Search code examples
c++c++11searchbinary-search-tree

counting number of elements less than X in a BST


I had implemented a BST for a multiset using the C++ code below, whereas each node contains the number of occurrence num of each distinct number data, and I try to find the number of elements less than certain value x, using the order function below.

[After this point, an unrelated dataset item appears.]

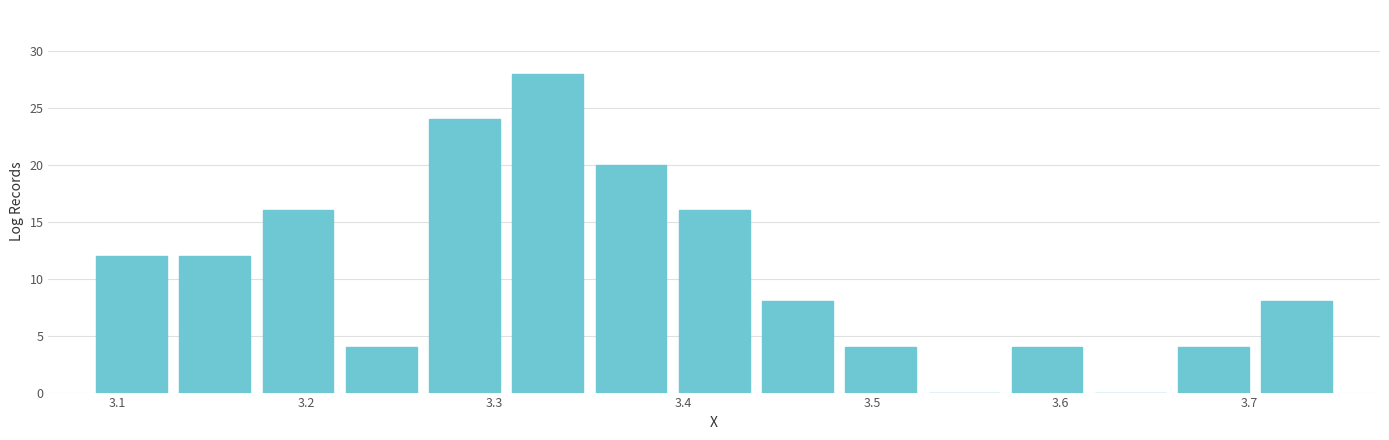

What is the height of the bar covering 3.66 to 3.70 on the x-axis? Neither the bar edges nor the heights are printed on the chart, so give them approximately, as read against the axes.

4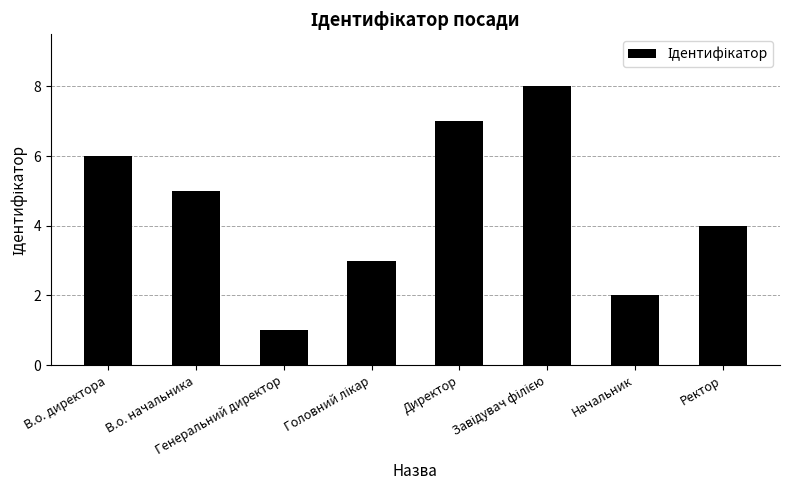

What is the difference between the maximum and minimum values?

7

It works, however, inefficient in terms of execution time. Is there any method with better time complexity?

struct Node {
    int data;
    int height;
    int num;

    Node *left;
    Node *right;
};
int order(Node *n, int x) {
    int sum = 0;
    if (n != NULL) {
        if (n->data < x) {
            sum += n->num;
            sum += order(n->right, x);
        }
        sum += order(n->left, x);
    }
    return sum;
}

Solution

  • You can bring the algorithm down to O(logN) time by storing in each node the number of elements in the subtree of which it is the root. Then you'd only have to recurse on one of the two children of each node (go left if x < node->data, right if x > node->data), which if the tree is balanced only takes logarithmic time.

    struct Node {
        int data;
        int height;
        int num;
        int size; // numer of elements in the subtree starting at this node
    
        Node *left;
        Node *right;
    };
    
    int order(Node *n, int x) {
        if(n == NULL) return 0;
    
        // elements less than n->data make up the whole left subtree
        if (x == n->data) {
            return n->left ? n->left->size : 0;
        }
        // even smaller? just recurse left
        else if (x < n->data) {
            return order(n->left, x);
        }
        // bigger? take the whole left subtree and part of the right one
        else {
            return (n->left ? n->left->size : 0) + order(n->right, x);
        }
    }
    

    Of course, now you have to keep track of the size, but this can be done very efficiently when updating the tree: simply recalculate the size (n->left->size + n->right->size + 1) of each modified node in an insertion or deletion.